As they juggle the device and leads, Imogen touches a live wire, shocking herself into the readings. She discovers that she can psionically interface with the detector, amplifying its ability and pulling awareness from it. The Xel’naga artifact is indeed still where Egon and Jimmy left it. Even with that knowledge, though, Imogen does not break her connection with the detector. She pushes it further, trying to analyze the artifact with the psychometry technique Selendis taught her. She gets a dim view of the space in which the object now sits, a ruined storeroom that once served as a hold on a ship. And she sees the artifact’s current owner. He is in fancier clothes than she has ever noticed him wearing, but she should not be surprised. Jefferson Duke did once tell her that this man’s family was “a big deal.” It is Norm, the intern she and Lilly pushed all their paperwork at back in their FRAWD days. Now, though, he wears an ambitious smirk, not the vaguely friendly expression she remembers from the office.
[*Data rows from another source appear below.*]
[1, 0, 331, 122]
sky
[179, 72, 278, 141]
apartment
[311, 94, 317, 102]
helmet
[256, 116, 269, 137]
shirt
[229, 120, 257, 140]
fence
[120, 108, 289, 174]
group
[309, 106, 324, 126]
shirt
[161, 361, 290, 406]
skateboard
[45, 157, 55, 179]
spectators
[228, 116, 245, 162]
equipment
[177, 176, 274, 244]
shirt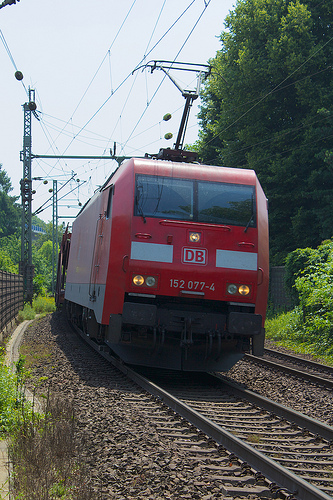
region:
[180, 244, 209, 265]
Deutsche Bahn train logo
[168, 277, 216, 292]
152 077-4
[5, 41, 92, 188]
electric train overhead catenary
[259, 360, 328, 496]
2 railroad tracks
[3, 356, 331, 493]
1 railroad track bed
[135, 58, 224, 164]
pantograph conducts electricity from catenary to train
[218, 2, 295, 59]
Deciduous tree's green leaves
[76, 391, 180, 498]
gravel filled train bed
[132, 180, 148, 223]
train window windshield wiper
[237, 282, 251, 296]
locomotive headlamp is on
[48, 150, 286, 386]
a red train on rails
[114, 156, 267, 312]
front of train is red and white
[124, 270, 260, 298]
train has four headlights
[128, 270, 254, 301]
two headlights are turn on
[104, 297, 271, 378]
bumper of train is black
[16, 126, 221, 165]
wires crossing above the train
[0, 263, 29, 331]
a fence on left side of rails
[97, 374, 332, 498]
rails are metal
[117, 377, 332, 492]
base of rails are wood planks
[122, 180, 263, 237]
wipes on side of windshields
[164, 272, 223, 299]
the numbers are white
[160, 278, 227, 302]
numbers on the train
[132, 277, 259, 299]
lights on the train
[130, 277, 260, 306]
the lights are orange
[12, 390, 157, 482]
grass beside the gravel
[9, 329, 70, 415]
dirt beside the gravel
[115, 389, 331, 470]
gravel under the tracks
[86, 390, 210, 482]
the gravel is gray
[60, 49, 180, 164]
wires above the train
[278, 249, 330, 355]
bushes in the grass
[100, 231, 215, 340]
the train is red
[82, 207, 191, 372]
the train is red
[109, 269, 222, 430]
the train is red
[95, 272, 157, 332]
the train is red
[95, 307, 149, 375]
the train is red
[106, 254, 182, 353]
the train is red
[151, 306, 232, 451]
the train is red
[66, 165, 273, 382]
a train powered by electricity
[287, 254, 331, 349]
a green bush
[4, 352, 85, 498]
a different kinds of weed.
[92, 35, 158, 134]
electrical wires that generates power to trains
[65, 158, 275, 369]
a red train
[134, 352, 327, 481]
two rails for trains side by side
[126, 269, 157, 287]
signal light on the face of the train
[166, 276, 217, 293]
a train number tag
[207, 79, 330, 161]
high trees are along the train tracks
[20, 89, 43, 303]
a metal pole holding the electrical lines for the train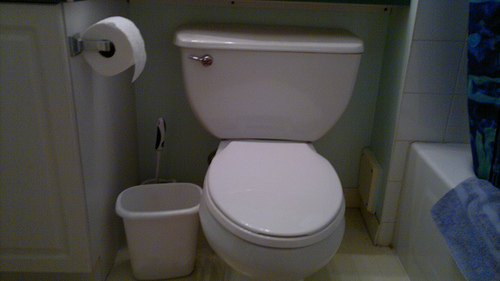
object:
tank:
[182, 42, 355, 138]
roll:
[80, 17, 146, 75]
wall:
[48, 3, 94, 113]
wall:
[196, 7, 347, 23]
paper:
[83, 14, 145, 77]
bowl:
[200, 138, 354, 278]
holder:
[65, 31, 113, 58]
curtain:
[460, 7, 493, 195]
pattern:
[468, 73, 498, 104]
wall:
[385, 2, 473, 265]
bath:
[395, 135, 494, 278]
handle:
[147, 113, 170, 178]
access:
[357, 152, 383, 228]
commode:
[167, 26, 372, 270]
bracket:
[67, 25, 115, 65]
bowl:
[173, 17, 383, 277]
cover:
[207, 134, 341, 251]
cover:
[170, 24, 369, 61]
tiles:
[364, 6, 480, 246]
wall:
[380, 5, 481, 266]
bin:
[109, 179, 220, 279]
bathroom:
[2, 2, 484, 279]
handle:
[187, 49, 218, 68]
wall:
[32, 11, 153, 152]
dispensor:
[61, 31, 111, 60]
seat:
[204, 134, 354, 239]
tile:
[397, 85, 467, 141]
“Imogen? Are you okay?” Egon asks tentatively.
“Aye,” she replies, slowly drawing her mind back to her surroundings.
“It looks like it worked,” Egon says happily, pointing at a monitor. “It’s still at the same coordinates.”
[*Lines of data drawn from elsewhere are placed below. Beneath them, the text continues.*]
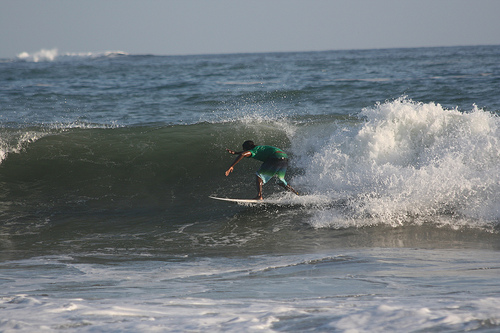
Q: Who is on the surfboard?
A: Surfer.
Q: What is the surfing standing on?
A: Surfboard.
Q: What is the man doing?
A: Surfing.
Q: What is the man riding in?
A: Wave.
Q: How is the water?
A: Rough.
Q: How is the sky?
A: Clear.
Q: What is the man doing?
A: Surfing.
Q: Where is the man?
A: At the ocean.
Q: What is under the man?
A: A surfboard.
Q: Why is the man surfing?
A: For exercise.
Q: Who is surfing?
A: The man.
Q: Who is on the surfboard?
A: The surfer.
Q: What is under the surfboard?
A: Water.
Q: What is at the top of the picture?
A: The sky.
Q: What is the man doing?
A: Surfing.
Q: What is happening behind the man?
A: The wave is crashing.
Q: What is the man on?
A: A surfboard.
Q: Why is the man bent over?
A: The wave is curling over him.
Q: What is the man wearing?
A: Shirt and shorts.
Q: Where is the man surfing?
A: In the ocean.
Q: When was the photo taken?
A: Daytime.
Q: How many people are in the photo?
A: One.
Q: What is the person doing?
A: Surfing.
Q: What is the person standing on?
A: Surfboard.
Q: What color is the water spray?
A: White.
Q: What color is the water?
A: Blue.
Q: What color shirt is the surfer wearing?
A: Green.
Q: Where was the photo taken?
A: At the beach.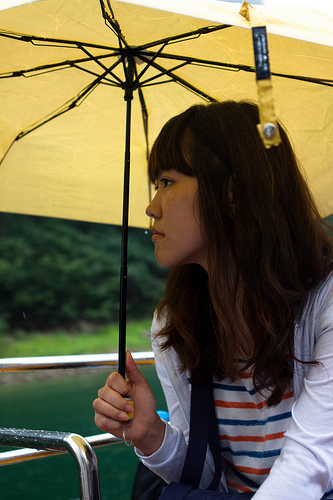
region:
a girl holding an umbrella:
[0, 1, 327, 496]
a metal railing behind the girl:
[0, 350, 168, 471]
“Aye, aye, it is,” Imogen confirms from her own psionic understanding. Then, shifting gears, she announces, “I need your help with something.”
“Sure! What do you need?”
“I have some sweet tech for you if you help me with this,” she says, going over to the pile of equipment she brought to the lab. “This UED ship-cloaking unit is for you.”
“Interesting!”
“But what I need help with is this communications device.” She holds up the spear-like object.
“Ah! A UED long-range transmitter! You ripped all this out of a ship?”
“Aye. I need to be able to send a message with that.”
“I can give you some tips, I guess. But you’re going to need a crazy amount of energy… oh. That’s why you want the artifact.” Imogen nods. Egon smiles back, pleased to have worked that out. But then he gives an awkward laugh, as there is a catch. “Uh, I don’t think anyone has wires strong enough to hold that kind of energy. When you go to power that transmitter, you need to attach it to the top of the artifact itself—as directly as you can.” There is an inherent directionality to the artifact, requiring the transmitter to go on its very top, not just touch it at some conveniently lower position. He provides additional insight into how to set up the transmitter and arrange the broadcast. Together they slap together the necessary interface.
When Imogen meets back up with Lilly at Saffron, they craft the actual message warning the UED to stay away from the Koprulu Sector. They make sure to include an appropriate header, including the odd date formatting used back on Earth. This lends additional verisimilitude so that the recipient will believe it truly came from a UED operative.